A person who performs the work may deserve operational return.
A person who carries cost, risk, tools, space, infrastructure, stock, preparation, Source Space or responsibility may deserve a different form of Return Flow.
A person who maintains the client relationship over time may carry continuity that should remain visible.
Lightpoints may help recognise contribution.
The Field Log may preserve context.
Draagwaarde / Carrying Value may show where recognised contribution also carries practical weight.
DKWS helps clarify whether that Carrying Value can support Return Flow, payment, Lumen or another form of exchange.
Where Lumen are involved, they may only move where practical exchange is supported by context, Field Trust, Source Space, Carrying Capacity and Return Flow.
Field Trust Between Entrepreneurs
Field Trust is rooted in the Dutch term Veldvertrouwen.
Between entrepreneurs, Field Trust grows when contribution, risk, Source Space, client lines, responsibility and Return Flow remain readable.
Field Trust weakens when roles become vague, when one party silently carries more than agreed, or when another party receives more than it actually carried.
Field Trust also weakens when Lumen are expected without Carrying Capacity, or when Source Space is treated as if it can be claimed.
DKWS protects cooperation by making the carrying visible before trust is damaged.
Where Field Trust becomes weak, Source Space may naturally become less available.
Core principle
Cooperation becomes clear when contribution, responsibility, risk, cost, client relation, Source Space and Return Flow are visible before the work begins.
DKWS supports cooperation between entrepreneurs, but it does not romanticise it.
Working together can create more value than working alone, but only when contribution, risk, responsibility, cost, client relation, Source Space and Return Flow are not hidden.
A client line may be shared.
A project may be shared.
Revenue may be shared.
Lumen may move where the DKWS conditions are clear enough.
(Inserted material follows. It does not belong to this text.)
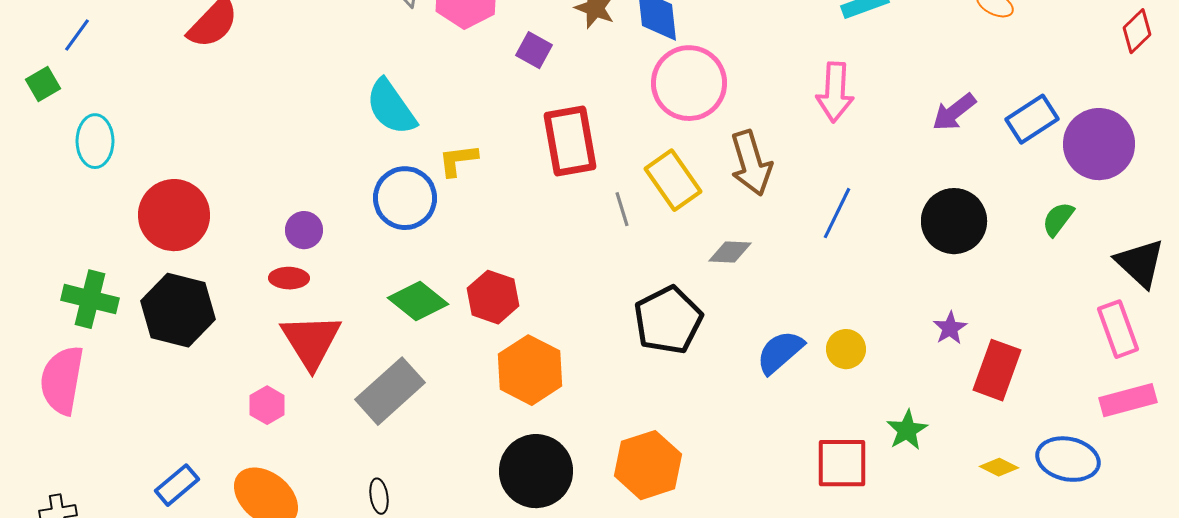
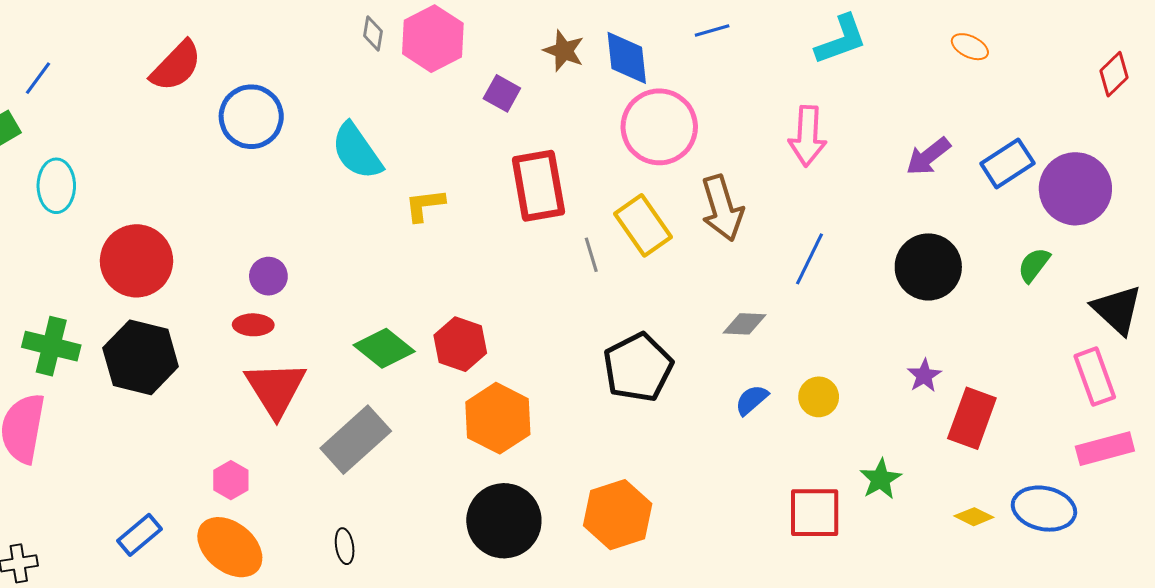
blue circle: (405, 198) -> (251, 117), moved
gray diamond: (730, 252) -> (745, 324), moved
blue semicircle: (780, 352) -> (752, 400), size x0.7
pink hexagon: (267, 405) -> (231, 480), moved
But within DKWS, shared earning always asks one question first:
Who is carrying what?
What DKWS Should Prevent in Cooperation
DKWS should help prevent:
- silent takeover
- unclear client claims
- vague commission expectations
- shared earning without shared carrying
pressure after the fact - Source Space being claimed without consent
- Return Flow being disconnected from what was actually carried
- one entrepreneur becoming the invisible buffer for others
- Lumen movement without Carrying Capacity
- Air Value
- Source Depletion
- Essence Extraction
Cooperation should remain practical, voluntary and clear.
It should not become a hidden ownership model.
It should not become a soft way to control another entrepreneur’s client line, source, network or future movement.
In Essence
DKWS helps entrepreneurs cooperate without hidden claims.
It protects client lines, makes roles visible, and keeps Return Flow connected to real carrying.
It does not make every opportunity collective by default.
It does not let the strongest party quietly take over.
It does not turn goodwill into vague obligation.
It does not allow Lumen to move without Carrying Capacity.
An entrepreneur or party may carry more within a specific cooperation, but that weight must remain contextual, explainable and bounded.
A heavier role may carry more Context Weight.
It does not create higher human value.
Cooperation becomes healthier when contribution, responsibility, risk, cost, client relation, Source Space, limits and Return Flow are clear enough to be discussed before imbalance grows.